-- Excerpted data --
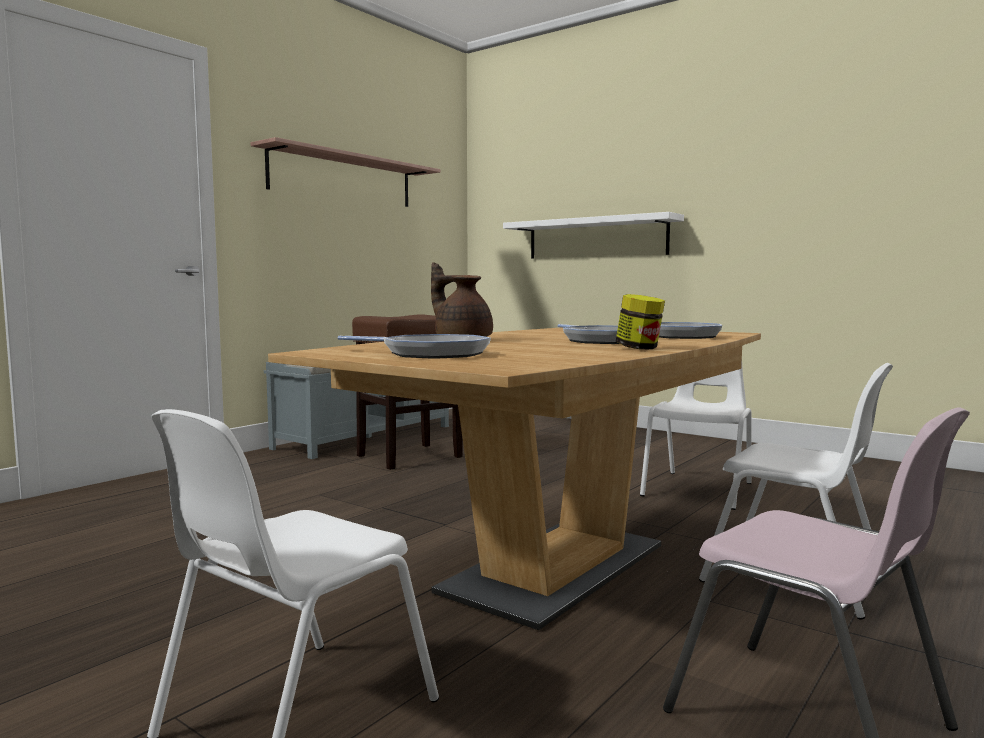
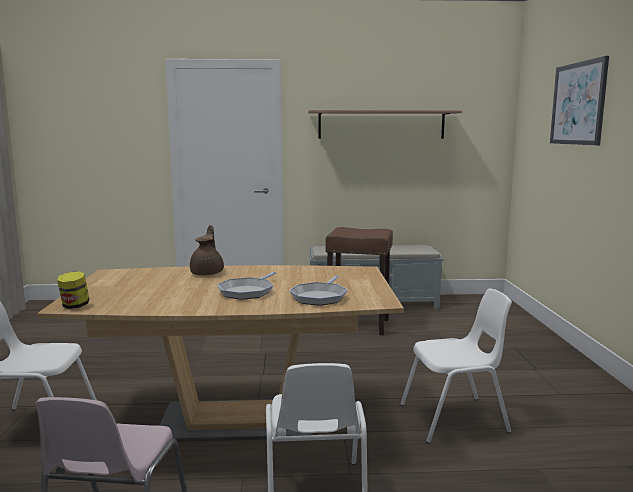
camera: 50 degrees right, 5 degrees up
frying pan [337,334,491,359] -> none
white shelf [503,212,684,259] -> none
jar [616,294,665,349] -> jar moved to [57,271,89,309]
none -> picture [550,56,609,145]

-- Task directions --
The reply must hold each line of the records verbatim and no pictures.

-- Worked solution --
camera: 50 degrees right, 5 degrees up
frying pan [337,334,491,359] -> none
white shelf [503,212,684,259] -> none
jar [616,294,665,349] -> jar moved to [57,271,89,309]
none -> picture [550,56,609,145]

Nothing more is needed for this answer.